Chief of Adams National Resigns
Thursday, September 4, 2008
The chief executive of District-based Adams National Bank resigned on the eve of a meeting scheduled for today with federal banking regulators to review the company's financial condition. Jeanne Delaney Hubbard also stepped down as chairwoman and chief executive of the bank's parent company, Abigail Adams National Bancorp.
Adams National faces mounting losses on real estate loans and this summer disclosed that it had been classified as "troubled" by its regulator, the Office of the Comptroller of the Currency, subjecting the bank to greater scrutiny. Last week, the Abigail Adams board voted to suspend quarterly dividend payments to shareholders.
The company offered no explanation for Hubbard's departure, but Marshall Reynolds, the largest shareholder, said it was connected to the rising losses, though not because of pressure from regulators.
"The bank stubbed its toe under her direction," said Reynolds, a West Virginia businessman who brought Hubbard to the company more than a decade ago. "The last year or two we've had pretty poor results, and obviously she's a very proud person and I think it's what she thought would be best for her and everyone else."
Reynolds said the bank would now focus on correcting its problems, beginning with a board meeting today to discuss possible replacements for Hubbard. He emphasized that Adams National remained profitable and well-capitalized, meaning that it has more money in reserves than is required by federal regulators.
A bank spokesman, Louis Ackers, said Hubbard was not available to comment.
Adams National was founded in 1978 as Women's National Bank. It was mostly owned and run by women and focused on lending to businesses owned by women and minorities. That was both a cause and an opportunity. At the time, serving a niche was one of the few ways to get a federal banking charter.

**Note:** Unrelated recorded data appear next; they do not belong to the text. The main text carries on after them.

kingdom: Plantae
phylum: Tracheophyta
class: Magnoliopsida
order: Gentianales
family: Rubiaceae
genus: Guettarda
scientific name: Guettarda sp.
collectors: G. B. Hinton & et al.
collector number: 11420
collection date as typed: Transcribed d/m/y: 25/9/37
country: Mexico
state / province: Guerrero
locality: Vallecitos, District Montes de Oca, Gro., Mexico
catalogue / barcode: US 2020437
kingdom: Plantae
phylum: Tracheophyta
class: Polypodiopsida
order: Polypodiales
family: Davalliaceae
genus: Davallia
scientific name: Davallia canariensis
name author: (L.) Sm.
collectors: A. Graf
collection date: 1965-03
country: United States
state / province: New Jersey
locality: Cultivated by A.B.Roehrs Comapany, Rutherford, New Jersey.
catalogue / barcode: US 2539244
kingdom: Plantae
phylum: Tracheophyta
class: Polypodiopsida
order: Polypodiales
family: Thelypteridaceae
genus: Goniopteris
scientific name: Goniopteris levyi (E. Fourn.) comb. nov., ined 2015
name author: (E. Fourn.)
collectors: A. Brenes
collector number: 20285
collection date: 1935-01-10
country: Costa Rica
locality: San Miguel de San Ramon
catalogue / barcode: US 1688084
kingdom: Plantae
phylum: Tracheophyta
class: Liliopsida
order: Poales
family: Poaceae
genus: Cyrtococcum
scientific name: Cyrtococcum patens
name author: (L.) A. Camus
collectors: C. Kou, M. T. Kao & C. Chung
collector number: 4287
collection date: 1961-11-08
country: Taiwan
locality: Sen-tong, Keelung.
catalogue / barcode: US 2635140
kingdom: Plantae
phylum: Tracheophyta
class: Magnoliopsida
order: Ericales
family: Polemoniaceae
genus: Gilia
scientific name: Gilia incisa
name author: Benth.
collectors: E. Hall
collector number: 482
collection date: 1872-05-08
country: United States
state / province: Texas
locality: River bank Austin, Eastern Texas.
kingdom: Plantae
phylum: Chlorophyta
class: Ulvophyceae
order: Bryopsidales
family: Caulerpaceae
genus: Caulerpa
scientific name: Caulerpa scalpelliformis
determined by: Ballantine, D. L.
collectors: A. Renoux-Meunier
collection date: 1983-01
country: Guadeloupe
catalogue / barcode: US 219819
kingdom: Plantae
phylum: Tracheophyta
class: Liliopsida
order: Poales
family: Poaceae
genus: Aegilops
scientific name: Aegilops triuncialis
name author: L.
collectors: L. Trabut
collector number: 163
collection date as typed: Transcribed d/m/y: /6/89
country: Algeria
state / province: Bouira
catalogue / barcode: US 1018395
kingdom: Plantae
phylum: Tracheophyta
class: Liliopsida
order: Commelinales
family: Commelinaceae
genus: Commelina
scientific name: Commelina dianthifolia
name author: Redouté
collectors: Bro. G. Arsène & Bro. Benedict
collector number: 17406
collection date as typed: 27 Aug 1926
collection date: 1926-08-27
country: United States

Over the years, the bank drifted toward a more traditional business model. In the mid-1980s, it took the name Adams National to signal its attempt to attract a broader customer base. In the mid-1990s, Reynolds saved Adams National from being taken over by another bank and became its largest investor. He and his supporters took control of the board in 1998.
Kathleen W. Carr, who ran Adams National for seven years ending in 2005, said that the bank continued to lend to women and minorities because that was the natural market in the District but that the sense of mission was gone, in part because other banks had long since learned the value of chasing female and minority customers.
Indeed, the signature success during Carr's tenure was a small business started by a white man: Under Armour, the Baltimore athletic clothing company, got its early rounds of financing from Adams National.
The bank also turned increasingly to real estate lending. John Shroads Jr., the chief lending officer, said the bank shifted its focus as the District's small-business owners were displaced by large retail chains. The move was part of a broader trend as the banking industry consolidated and large banks increasingly dominated niches less risky than real estate development lending.
Hubbard was part of the investor group assembled by Reynolds, a multi-millionaire entrepreneur who liked buying troubled banks. Hubbard was working as the senior lending officer at a Reynolds's first bank, in his home town of Huntington, W.Va. She became chief executive of Abigail Adams, and following Carr's departure in 2005, took over as chief executive of Adams National as well.
In recent years, Adams National made several large loans to condominium developers, including some for affordable-housing projects. As the real estate market soured and would-be home buyers struggled to qualify for loans, some developers found themselves unable to sell their products -- or to repay their banks.
The problems in the Washington area have been relatively mild compared with Sun Belt markets such as Arizona, Nevada, California and Florida. But Adams National fared worse than most Washington area banks. Reynolds estimated that the bank could eventually be forced to write off up to $10 million in bad loans, roughly twice the losses it has acknowledged.
Abigail Adams also strained under a mandate to produce high returns for its investors. Its dividend payouts of $866,000 in the first half of 2008 exceeded its income of $647,000 during the same period, draining its reserves.
Regulators gradually increased their scrutiny of the bank's operations. In 2006, Adams National was included on a list of banks with high concentrations of construction and development loans. Regulators scrutinized those loans and encouraged the bank to diversify its lending.
With the bank now on the list of "troubled" institutions, the board must submit the name of Hubbard's replacement for federal approval.
Reynolds said that the board would discuss the hiring process at its meeting today and that he hoped to hire a new chief executive "reasonably soon." He said he would like to hire a woman.